Readers of The Recorder Magazine may have battled with trying to change public opinion about the sound of massed descant recorders playing at an elementary level, and about the value of continuing studies to a proficient or even professional level, rather than using it as an entrée to what some consider to be a ‘proper’ instrument. The success of two teenagers in winning the BBC Young Musician of the Year woodwind finals recently will hopefully have inspired a rethink; and introduction to the whole family of recorders, with the inherent potential for exciting ensemble work, may well have prompted an upsurge in interest.
Who wants to inspire and improve recorder learning, general musicianship and other skills, in a fun environment suited to the individual needs of the child? Of course we all do. But quite to my surprise, reading Nancy Daly’s article in The Recorder Magazine (Winter 2013) started me on an unexpected journey to become a recorder teacher.
Whilst there are many teachers in the UK and abroad using the Suzuki method for strings, piano, flute and some brass, recorder teachers are few and far between and often over-subscribed.
Looking at the Suzuki training from the perspective of a trainee, I can say that I have gained immense pleasure from the course so far (having recently completed my first year and passed the Level 1 exam, with potentially four more levels to go!). It is not necessary to do all five levels to be a recognised Suzuki teacher, but most trainees do complete at least the first two levels. You are only qualified to teach to the level you have achieved.
What do you need to embark on this course? Attending an Introductory Day is a good way to find out if the method appeals to you. There is an audition (via panel presentation or by submitting a recording of your pieces) and discussion of your background and aspirations.
For the audition, you have to play two contrasting movements of a Handel sonata, plus one other piece of your own choice. You are encouraged to play one of these pieces without music, if possible, as the method for learning is initially an aural one. The children are introduced to the basics of music reading via games, in parallel with learning the carefully structured repertoire by ear.

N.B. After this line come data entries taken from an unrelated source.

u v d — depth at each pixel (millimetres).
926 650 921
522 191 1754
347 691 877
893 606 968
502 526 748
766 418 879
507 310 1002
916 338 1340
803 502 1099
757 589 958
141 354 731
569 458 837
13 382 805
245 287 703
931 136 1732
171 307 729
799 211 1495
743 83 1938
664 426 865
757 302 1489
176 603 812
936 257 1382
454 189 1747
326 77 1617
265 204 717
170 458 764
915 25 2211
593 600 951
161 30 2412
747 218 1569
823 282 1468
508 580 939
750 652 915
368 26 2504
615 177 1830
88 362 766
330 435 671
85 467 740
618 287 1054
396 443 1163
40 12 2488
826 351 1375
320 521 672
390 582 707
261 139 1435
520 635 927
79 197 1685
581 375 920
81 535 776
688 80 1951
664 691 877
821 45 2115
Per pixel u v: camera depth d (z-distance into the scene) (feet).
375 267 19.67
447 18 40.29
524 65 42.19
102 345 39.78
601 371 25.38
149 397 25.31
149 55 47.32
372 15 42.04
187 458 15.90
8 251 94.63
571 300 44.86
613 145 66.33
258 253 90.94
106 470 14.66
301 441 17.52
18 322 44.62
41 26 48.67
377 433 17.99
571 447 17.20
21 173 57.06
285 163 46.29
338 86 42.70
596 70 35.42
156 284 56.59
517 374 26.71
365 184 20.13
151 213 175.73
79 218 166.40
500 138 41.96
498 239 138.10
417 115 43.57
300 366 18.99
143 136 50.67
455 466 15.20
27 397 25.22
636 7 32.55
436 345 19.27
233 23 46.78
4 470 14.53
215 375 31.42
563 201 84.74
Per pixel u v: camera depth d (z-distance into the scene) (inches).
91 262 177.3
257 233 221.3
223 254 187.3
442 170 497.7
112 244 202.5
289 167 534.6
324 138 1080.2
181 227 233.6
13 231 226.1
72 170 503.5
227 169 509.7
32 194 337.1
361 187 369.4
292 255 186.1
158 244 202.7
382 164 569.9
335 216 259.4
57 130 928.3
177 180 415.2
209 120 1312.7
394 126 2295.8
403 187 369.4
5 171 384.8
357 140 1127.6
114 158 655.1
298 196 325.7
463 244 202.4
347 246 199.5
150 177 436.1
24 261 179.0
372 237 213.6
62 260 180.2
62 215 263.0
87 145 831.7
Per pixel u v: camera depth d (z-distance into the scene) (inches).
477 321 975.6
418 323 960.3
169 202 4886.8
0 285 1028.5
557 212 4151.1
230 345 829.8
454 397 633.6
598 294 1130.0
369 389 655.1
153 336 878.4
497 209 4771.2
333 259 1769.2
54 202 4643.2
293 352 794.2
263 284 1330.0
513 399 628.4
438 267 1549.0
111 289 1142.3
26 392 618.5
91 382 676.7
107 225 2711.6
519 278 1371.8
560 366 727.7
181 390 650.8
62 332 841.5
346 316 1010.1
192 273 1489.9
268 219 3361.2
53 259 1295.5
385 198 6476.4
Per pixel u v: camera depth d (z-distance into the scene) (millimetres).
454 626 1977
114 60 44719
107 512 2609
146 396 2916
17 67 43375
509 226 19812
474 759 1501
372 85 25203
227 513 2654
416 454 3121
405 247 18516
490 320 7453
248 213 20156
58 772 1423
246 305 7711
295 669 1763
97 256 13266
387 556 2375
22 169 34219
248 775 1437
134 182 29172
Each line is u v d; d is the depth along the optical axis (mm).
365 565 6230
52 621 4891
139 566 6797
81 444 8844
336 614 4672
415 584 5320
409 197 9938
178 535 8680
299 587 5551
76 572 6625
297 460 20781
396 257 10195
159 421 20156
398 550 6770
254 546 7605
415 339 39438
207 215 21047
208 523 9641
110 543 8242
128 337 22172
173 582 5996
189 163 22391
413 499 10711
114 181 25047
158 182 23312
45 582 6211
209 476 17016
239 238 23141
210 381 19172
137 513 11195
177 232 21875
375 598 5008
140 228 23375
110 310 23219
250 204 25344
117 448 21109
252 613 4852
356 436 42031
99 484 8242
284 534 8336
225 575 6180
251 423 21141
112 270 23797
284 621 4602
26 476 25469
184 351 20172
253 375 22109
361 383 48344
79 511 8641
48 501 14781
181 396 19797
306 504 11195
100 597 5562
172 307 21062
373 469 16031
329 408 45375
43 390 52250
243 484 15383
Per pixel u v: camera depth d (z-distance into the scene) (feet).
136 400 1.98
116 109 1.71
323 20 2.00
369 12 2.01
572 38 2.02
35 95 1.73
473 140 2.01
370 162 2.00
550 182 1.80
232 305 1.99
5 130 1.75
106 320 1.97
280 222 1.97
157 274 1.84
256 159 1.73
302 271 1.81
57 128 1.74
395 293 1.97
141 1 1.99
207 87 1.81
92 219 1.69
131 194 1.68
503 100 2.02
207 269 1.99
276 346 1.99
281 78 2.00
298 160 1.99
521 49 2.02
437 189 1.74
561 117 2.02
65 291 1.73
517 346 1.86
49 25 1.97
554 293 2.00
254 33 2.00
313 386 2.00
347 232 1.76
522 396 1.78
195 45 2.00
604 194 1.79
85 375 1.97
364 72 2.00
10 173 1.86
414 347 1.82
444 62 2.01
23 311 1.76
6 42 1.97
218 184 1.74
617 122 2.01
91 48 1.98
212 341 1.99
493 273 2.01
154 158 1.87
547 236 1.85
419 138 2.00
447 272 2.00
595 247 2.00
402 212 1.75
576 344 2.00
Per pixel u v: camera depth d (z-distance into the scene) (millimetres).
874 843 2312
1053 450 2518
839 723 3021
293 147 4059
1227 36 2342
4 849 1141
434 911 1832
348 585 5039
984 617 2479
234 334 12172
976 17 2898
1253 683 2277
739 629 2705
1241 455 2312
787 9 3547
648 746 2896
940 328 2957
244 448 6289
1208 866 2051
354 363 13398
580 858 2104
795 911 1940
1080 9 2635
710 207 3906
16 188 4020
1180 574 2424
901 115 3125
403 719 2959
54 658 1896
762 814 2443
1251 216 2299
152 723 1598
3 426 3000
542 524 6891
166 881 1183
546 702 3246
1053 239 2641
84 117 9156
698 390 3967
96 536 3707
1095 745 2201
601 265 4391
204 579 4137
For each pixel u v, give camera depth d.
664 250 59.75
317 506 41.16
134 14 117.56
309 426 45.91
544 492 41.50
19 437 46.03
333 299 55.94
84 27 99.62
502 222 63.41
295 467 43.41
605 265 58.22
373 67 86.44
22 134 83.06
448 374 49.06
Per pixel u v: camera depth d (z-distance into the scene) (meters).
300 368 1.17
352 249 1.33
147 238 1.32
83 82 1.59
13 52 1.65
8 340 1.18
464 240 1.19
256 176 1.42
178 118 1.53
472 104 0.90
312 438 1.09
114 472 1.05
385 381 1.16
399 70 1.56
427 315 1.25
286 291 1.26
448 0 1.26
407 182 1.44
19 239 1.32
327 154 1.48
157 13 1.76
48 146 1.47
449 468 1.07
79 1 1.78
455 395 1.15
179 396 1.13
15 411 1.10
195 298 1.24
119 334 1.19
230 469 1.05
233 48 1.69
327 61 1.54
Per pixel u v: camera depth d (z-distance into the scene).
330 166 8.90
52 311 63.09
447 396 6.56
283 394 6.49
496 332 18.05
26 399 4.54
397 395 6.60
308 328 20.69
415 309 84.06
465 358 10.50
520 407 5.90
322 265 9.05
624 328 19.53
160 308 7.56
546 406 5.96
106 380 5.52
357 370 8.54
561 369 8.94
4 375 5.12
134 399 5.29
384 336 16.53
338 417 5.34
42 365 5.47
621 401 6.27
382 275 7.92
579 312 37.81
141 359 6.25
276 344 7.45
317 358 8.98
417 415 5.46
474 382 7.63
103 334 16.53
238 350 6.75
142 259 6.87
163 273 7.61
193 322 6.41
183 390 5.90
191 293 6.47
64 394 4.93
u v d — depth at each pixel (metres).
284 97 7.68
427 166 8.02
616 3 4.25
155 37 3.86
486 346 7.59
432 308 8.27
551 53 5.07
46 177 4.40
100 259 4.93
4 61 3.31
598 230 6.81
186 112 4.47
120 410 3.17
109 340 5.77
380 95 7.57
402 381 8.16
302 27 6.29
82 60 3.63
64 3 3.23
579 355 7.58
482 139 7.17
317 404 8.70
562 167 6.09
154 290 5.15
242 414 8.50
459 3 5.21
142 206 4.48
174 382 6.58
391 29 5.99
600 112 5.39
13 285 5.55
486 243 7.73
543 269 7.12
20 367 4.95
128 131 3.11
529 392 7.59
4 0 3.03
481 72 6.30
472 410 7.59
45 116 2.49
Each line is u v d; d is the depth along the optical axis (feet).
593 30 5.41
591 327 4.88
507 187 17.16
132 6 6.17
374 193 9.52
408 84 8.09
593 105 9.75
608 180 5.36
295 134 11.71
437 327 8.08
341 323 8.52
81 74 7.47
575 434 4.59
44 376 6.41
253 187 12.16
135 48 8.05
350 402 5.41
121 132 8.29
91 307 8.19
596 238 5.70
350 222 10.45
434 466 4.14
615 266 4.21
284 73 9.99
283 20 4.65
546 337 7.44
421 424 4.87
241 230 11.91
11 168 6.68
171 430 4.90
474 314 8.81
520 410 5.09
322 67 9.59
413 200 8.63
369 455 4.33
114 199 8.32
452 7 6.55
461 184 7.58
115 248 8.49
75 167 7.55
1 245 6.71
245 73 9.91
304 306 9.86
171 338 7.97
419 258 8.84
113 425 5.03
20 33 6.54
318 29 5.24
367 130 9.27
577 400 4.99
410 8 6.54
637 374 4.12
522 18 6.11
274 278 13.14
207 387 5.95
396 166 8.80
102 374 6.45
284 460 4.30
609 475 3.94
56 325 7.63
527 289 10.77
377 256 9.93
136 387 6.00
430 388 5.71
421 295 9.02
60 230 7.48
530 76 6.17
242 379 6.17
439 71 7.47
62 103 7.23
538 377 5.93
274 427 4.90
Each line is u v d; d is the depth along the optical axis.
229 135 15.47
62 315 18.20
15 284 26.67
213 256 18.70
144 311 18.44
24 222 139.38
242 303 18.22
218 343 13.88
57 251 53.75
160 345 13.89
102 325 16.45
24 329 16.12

Some elements you need to consider before embarking on the training course include:
- a willingness to go back to basics
- an ability to look at things from a child’s perspective
- time for attendance at training sessions throughout the year (usually two weekends per term plus two national three to five day courses)
- outlay for costs of the course, travel and training materials
Provided at the courses are:
- a supportive environment
- opportunities to perform memorised pieces in front of the tutor and peers
- supervised teaching practice
- development of group lesson techniques
- tutorials to support the understanding of Suzuki’s philosophy of learning, beginning with the Mother-Tongue approach
As adults we may be more nervous about performing, but children taught in this way are comfortable, as they have experienced a variety of opportunities to build their confidence in ‘sharing’ music with others.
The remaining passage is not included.